# synthetic, or conventional?



## Mr.Ribbit (Mar 18, 2009)

I have a 97 jetta gls with almost 140k miles all original motor, it has had conventional oil (as far as I know) all this time and I hear synthetic is so much better, but some of my friends say it'll run fine without it and it wont make a differance. Any links to a descent disscusion about the matter is fine too, I've neen searching the web for any real advice that isn't just propoganda from the guys selling the oil. So any advice would be appreciated, also what oil and filter should I use? is mobil 1 ok?


----------



## tagsvags (Nov 25, 2005)

I would see what your owners manual calls for and go with that. Probably a API rated oil for that year VW.


----------



## rickjaguar (Apr 23, 2009)

yes, synthetic is better but your engine has already proven its strength with 140K on mineral oil. IMO as long as you do changes every 3000mi then you'll be fine with mineral oil. And check the dipstick every time you gas up. 
If you do choose synthetic consider a thicker weight than what you currently run as synthetics are somewhat thinner and more slippery.. (all to prevent your engine from developing leaky seals).


----------



## animaniac (May 26, 2005)

The 3k oil change is a waste, 10k is perfectly fine aslong as it's vw 502 approved, i think the vw 500 spec was the oil back in 97, but thats been superceeded by the vw 502 spec.


----------



## The Kilted Yaksman (Oct 31, 2000)

VW's 8v 2.0 is not much of a performer, but with regular oil changes it will run forever. If it's not really burning much between changes, I don't think I'd do anything different than what you're doing now.


----------



## Patman-TX (Jun 13, 2010)

Personally I use Amsoil products. Maybe I have drank the Kool-Aid or maybe it just works, it's my choice. That being said there is nothing wrong with using what has worked this far is there? If it were mine chances are high I would switch it over but I'd also look hard at some middle ground oil like Delo 400 or Rotella. Take it for what it's worth, another free opinion


----------



## camjr (Nov 20, 2005)

My old 91 1.8l had 325k on it when I finally bit the bullet and purchased a new Jetta. The engine was still running strong. I used Castrol GTX 20w50 for the first 100k and Valvoline 20w50 dino oil afterwards in the Texas heat. I tried to change every 3k, but sometimes may have stretched it to 6k. No leaks, and it never did burn oil between oil changes. Simple little normally aspirated motor that ran and ran and ran and ran while the rest of the car started showing it's age. I didn't know to check VW spec prior until I bought my 06 2.5 Jetta (and started feeding it vw502 spec synthetic every 10k).

Cheers!:beer:


----------



## Mr.Ribbit (Mar 18, 2009)

you know, ive been hearing so many good things about castrol gtx, even amongst sythetic users, but I dont know if its vw502 spec, does anyone know where I can find the list?


----------



## cryption (Mar 28, 2006)

Do you need a synthetic in your MKIII? No.

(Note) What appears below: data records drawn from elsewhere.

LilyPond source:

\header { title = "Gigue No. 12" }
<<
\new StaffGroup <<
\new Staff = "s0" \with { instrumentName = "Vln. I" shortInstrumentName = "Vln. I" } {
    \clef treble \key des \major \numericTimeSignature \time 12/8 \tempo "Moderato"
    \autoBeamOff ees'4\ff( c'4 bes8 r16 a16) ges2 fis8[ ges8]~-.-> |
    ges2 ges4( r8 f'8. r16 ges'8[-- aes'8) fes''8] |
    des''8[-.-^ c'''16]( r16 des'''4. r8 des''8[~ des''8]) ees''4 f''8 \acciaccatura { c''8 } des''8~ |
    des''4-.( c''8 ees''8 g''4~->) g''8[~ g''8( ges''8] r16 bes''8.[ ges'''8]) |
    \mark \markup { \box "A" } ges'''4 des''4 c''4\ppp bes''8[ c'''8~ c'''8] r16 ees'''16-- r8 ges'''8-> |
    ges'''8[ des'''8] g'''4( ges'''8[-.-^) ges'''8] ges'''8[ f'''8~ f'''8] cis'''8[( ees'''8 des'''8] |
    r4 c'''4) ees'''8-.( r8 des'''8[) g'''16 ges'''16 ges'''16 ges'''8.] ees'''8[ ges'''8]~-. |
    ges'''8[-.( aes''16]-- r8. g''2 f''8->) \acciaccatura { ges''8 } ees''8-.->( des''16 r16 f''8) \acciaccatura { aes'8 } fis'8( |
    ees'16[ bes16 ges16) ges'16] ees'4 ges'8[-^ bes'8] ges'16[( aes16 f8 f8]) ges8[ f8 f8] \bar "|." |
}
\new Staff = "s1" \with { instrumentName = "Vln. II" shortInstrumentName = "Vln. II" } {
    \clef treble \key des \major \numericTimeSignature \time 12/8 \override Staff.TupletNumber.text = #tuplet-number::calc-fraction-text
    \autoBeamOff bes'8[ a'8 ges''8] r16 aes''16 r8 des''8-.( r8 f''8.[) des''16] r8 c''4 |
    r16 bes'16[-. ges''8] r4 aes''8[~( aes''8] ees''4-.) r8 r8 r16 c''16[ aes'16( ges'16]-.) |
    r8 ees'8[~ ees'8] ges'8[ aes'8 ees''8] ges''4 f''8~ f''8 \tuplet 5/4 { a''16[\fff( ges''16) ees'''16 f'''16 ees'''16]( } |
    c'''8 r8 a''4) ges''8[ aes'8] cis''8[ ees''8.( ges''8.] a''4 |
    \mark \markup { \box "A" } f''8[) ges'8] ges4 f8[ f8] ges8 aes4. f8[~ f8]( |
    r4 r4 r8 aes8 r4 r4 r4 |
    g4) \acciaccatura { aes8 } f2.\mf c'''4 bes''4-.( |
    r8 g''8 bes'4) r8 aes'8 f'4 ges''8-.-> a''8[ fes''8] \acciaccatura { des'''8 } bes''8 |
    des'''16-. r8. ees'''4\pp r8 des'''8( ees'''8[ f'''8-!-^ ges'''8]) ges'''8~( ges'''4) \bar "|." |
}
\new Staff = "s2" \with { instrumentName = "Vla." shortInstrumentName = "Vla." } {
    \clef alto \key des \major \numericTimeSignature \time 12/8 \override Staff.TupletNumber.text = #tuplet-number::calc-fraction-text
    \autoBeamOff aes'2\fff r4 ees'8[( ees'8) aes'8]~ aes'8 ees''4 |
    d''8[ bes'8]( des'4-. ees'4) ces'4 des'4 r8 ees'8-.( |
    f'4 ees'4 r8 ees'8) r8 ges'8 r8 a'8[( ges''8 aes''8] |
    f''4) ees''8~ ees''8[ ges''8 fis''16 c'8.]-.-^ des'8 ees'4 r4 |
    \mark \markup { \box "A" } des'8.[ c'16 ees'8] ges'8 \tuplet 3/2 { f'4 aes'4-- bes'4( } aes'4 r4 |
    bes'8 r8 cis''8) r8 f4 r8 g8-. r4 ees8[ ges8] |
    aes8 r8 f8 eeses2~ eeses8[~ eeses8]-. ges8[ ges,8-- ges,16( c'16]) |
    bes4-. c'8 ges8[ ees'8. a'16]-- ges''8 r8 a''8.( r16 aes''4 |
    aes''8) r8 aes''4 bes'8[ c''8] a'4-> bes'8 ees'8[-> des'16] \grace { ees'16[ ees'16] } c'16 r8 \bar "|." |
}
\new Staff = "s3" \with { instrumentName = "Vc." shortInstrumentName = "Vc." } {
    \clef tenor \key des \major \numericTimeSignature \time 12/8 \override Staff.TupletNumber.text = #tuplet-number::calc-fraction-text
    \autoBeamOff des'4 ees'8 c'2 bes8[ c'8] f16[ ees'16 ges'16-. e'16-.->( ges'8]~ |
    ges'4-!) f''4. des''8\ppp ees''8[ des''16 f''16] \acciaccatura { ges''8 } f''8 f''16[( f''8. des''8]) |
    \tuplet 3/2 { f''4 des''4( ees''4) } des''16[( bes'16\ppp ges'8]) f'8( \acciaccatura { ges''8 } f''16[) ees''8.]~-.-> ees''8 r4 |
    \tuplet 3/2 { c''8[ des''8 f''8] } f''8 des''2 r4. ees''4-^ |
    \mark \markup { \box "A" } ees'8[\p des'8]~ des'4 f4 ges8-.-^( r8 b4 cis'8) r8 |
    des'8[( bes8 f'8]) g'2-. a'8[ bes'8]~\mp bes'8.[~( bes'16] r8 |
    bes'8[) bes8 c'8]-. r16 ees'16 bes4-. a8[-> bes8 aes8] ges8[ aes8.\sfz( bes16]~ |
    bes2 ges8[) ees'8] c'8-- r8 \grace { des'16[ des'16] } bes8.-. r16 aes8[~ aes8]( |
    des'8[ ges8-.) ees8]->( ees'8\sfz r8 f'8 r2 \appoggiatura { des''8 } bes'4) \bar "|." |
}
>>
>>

Would it be better? Most likely. Synthetics are superior oils with superior protection. 

On an ABA, I would just run whatever synthetic deal your local parts house is running. I just put GC (Castrol Syntec 0w30) in an ABA powered golf. Castrol, Mobil 1 or Valvoline would be fine. I lean to Valvoline out of those three - but the ABA doesn't need more than your over the shelf synthetic. Amsoil, Motul, Lubro Moly etc are unnecessary in your motor - and it could really go another 140k if properly maintained.


----------



## AudiSportA4 (Mar 3, 2002)

The 2.Slo is really easy on oil. The ones that speced synth were just intended to extend drain intervals. 

Hi-Miles oils are really a good way to go in older engines. I don't know your climate nor consumption rate, but I'd pick a visc based on that and the length of your typical trips and maybe your desire to maximize mpg. 

New SN spec dino oils are hitting the shelves Oct 1st, but you can already get the new product in the old jug with some brands, like Pennzoil.


----------



## Mr.Ribbit (Mar 18, 2009)

well my drive intervols r random, I drive 30 mins to work 4 times a week, then i drive an hour to school 3 times a week, im in VA so the climate does get cold...


----------



## AudiSportA4 (Mar 3, 2002)

Well, if your consumption is moderate, you can use any dino 10w-30. You can use it all year in your climate, 5w-30 being better if you make short trips and if it were a colder climate. It's up to you, but fresh 10w-30 is good down to 0f. 

As I said, Hi-Miles oil is a very good choice. You can run it or plain dino up to 6k miles, no problem. 

Look over the PQI tests to help pick put an oil unless you have a favourite brand. I like Pennzoil and Havoline. 

Consider a trans fluid change and a power steering flush with synth ATF, like Mobil 1 or ATF+4 as part of ongoing maintenance. I add a small filter to the PS hose at the reservior intake, fwiw.


----------